Enviada em 08/02/2020

Segundo o filósofo polonês Zygmunt Bauman, vivemos hoje numa chamada “modernidade líquida”, caracterizada pela supervalorização do agora e isenção de visões a longo prazo da realidade. Nesse sentido, a tese de Bauman é facilmente comprovada quando feita uma análise da atual sociedade brasileira, em que a educação financeira enfrenta graves dificuldades para ser inserida na vida dos cidadãos, principalmente entre a parcela mais jovem, fruto da ausência da abordagem sobre o tema nas escolas e famílias. Como resultado, tem-se uma população cada vez mais consumista e endividada.

Em uma primeira análise, torna-se válido destacar que um dos principais obstáculos para o processo de implantação da educação financeira no cotidiano dos cidadãos se concentra em duas importantes instituições: a escola e a família. Apesar de terem ciência, na maioria dos casos, da relevância do planejamento econômico, ambas se isentam da responsabilidade do tema ou não o tratam com a seriedade necessária. Com isso, os indivíduos passam a negligenciar o gerenciamento financeiro, a confundir os conceitos de vontade e necessidade e a agir por impulso no mercado, assim como ocorre na modernidade líquida observada por Bauman.

Por conseguinte, a sociedade passa a apresentar uma elevação no consumo, superestimando cada vez mais a posse de bens materiais, que culmina no alto índice de cidadãos endividados ou negativados. É neste estágio que a situação se torna mais crítica, uma vez que o mercado é prejudicado com a redução do poder de compra e os indivíduos passam a sofrer uma série de restrições, como a dificuldade ao acesso a financiamentos, empréstimos ou até mesmo emprego. Tal ilustração corresponde à realidade de cerca de 4 a cada 10 brasileiros, segundo dados do Serviço de Proteção ao Crédito (SPC) de 2018.

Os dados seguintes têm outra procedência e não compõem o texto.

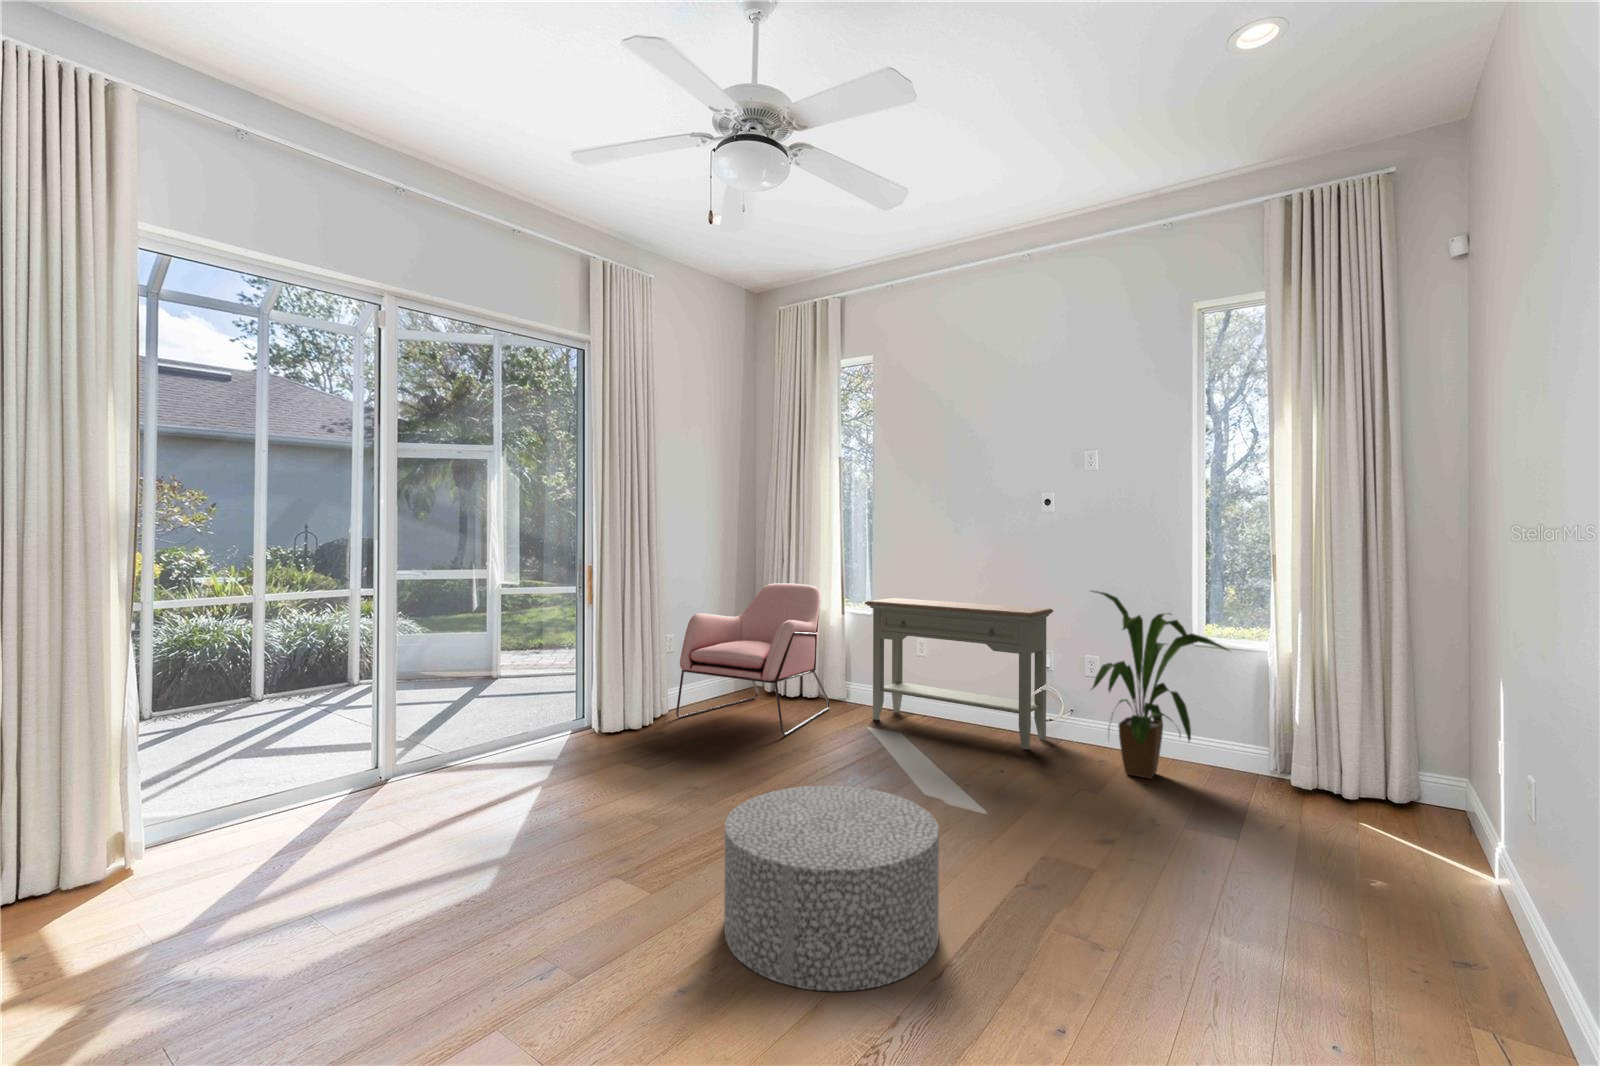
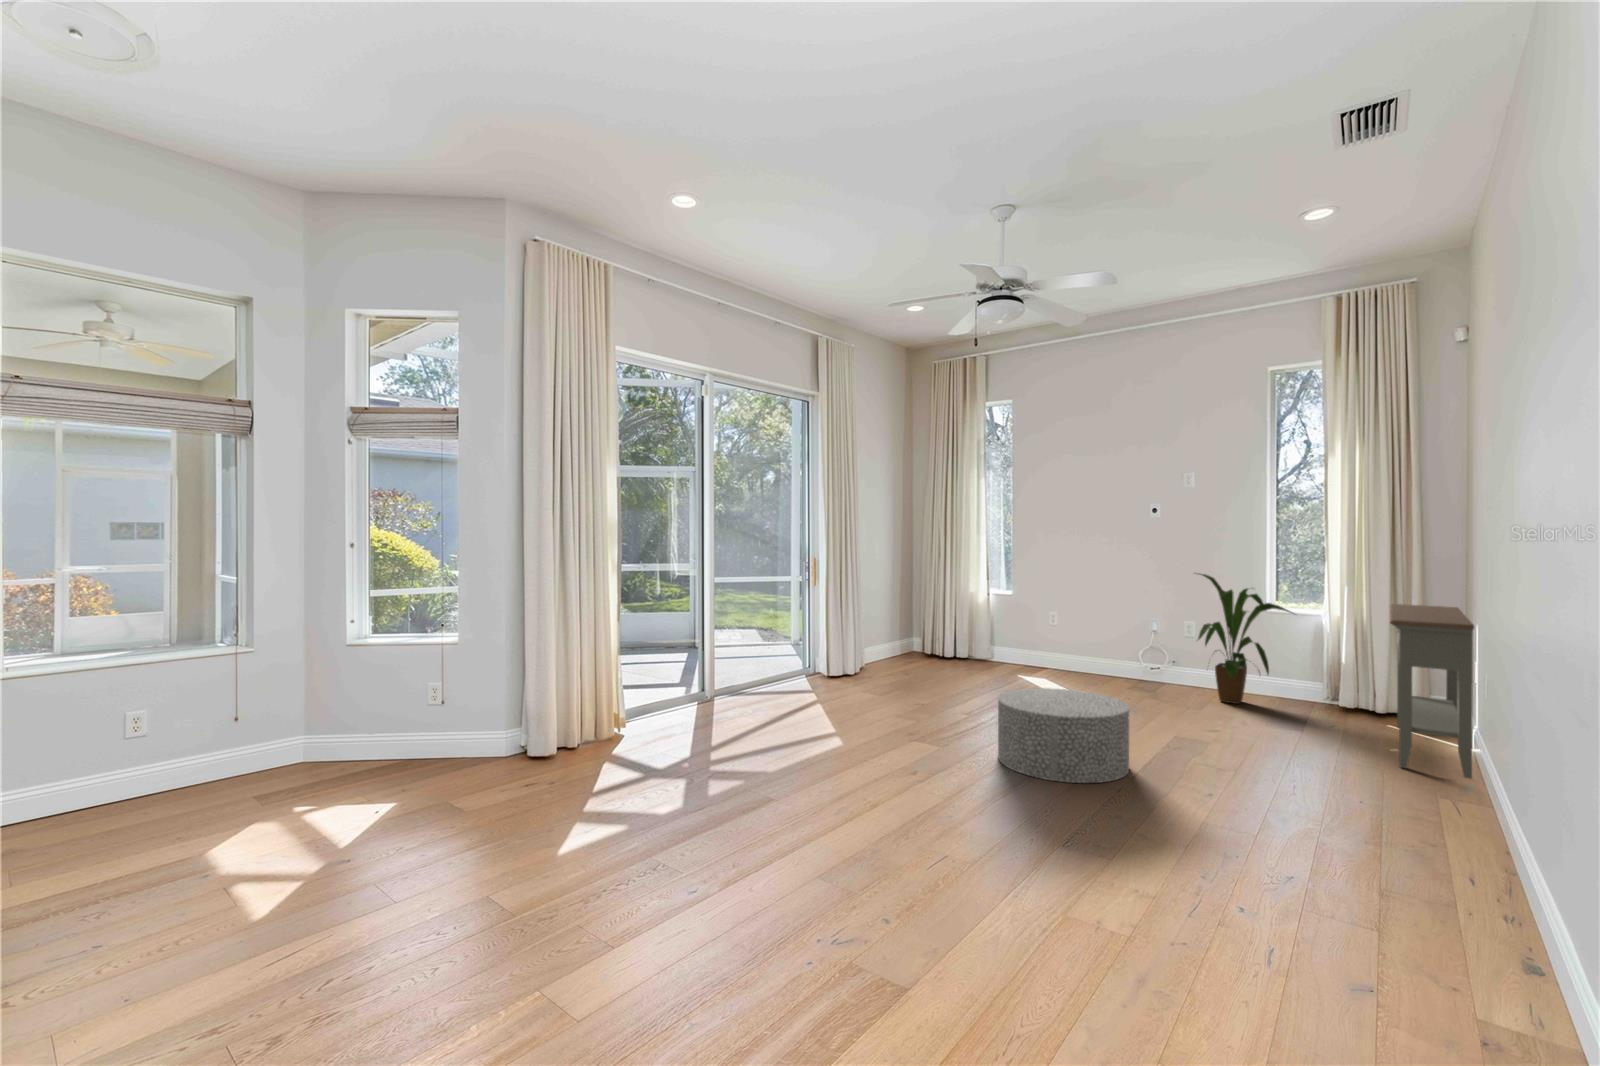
armchair: present [676,583,830,736] -> none [872,571,981,679]
console table: present [865,598,1053,749] -> present [1389,604,1474,779]

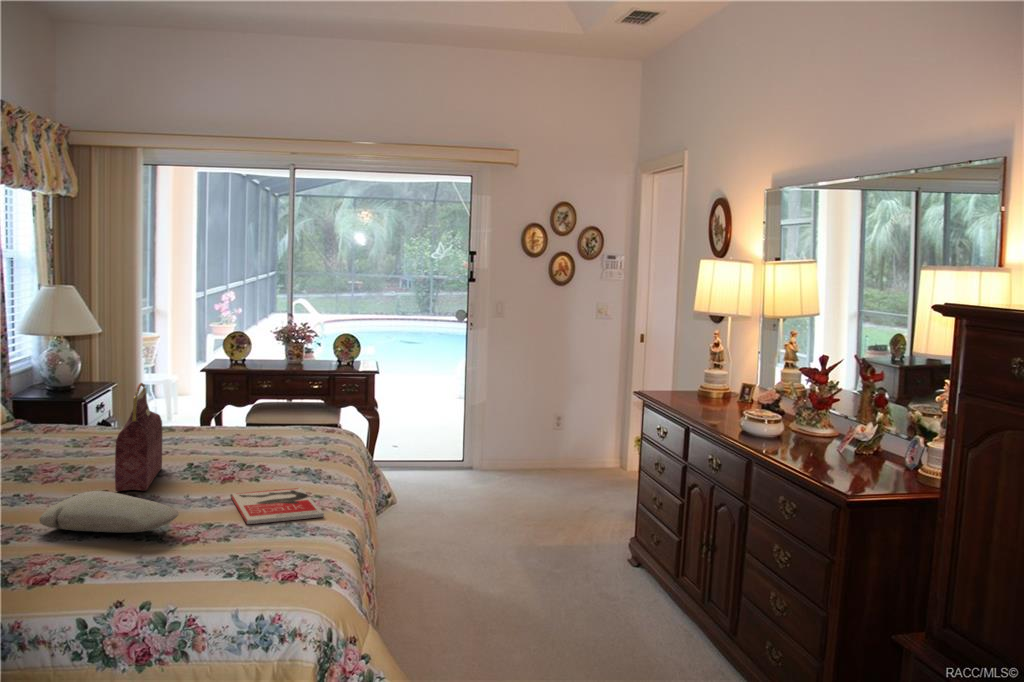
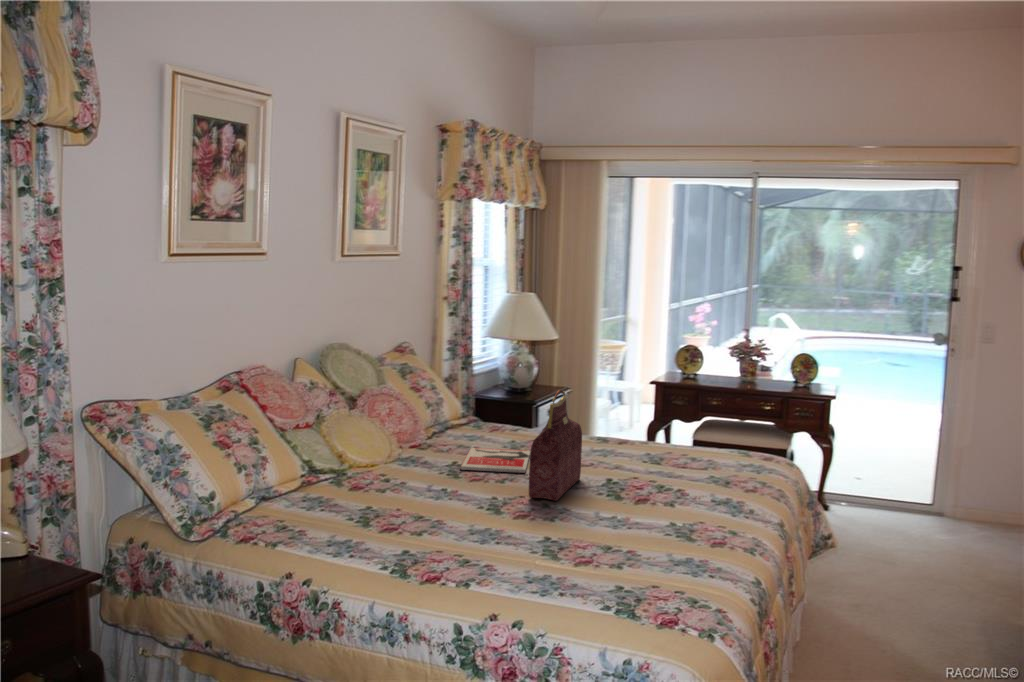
book: present [230,488,324,524] -> present [460,448,530,473]
pillow: present [39,491,179,532] -> none [449,495,574,543]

Logo, mostra-se imprescindível a tomada de medidas reversivas. Cabe ao Estado, por meio do Ministério da Educação, em parceria com o Ministério da Mulher, Família e Direitos Humanos, fomentar a abordagem da relevância da educação financeira nas escolas. Tal medida, através da destinação de recursos financeiros, pode se concretizar com projetos de extensão (cursos, minicursos e/ou oficinas) que instruam estudantes e suas famílias sobre tipos e meios de realizar planejamentos financeiros, pessoais e familiares. Também seria ideal, durante os encontros, o acompanhamento psicossocial, mediado por um profissional, visando a auxiliar o público-alvo na mudança de visão de mundo.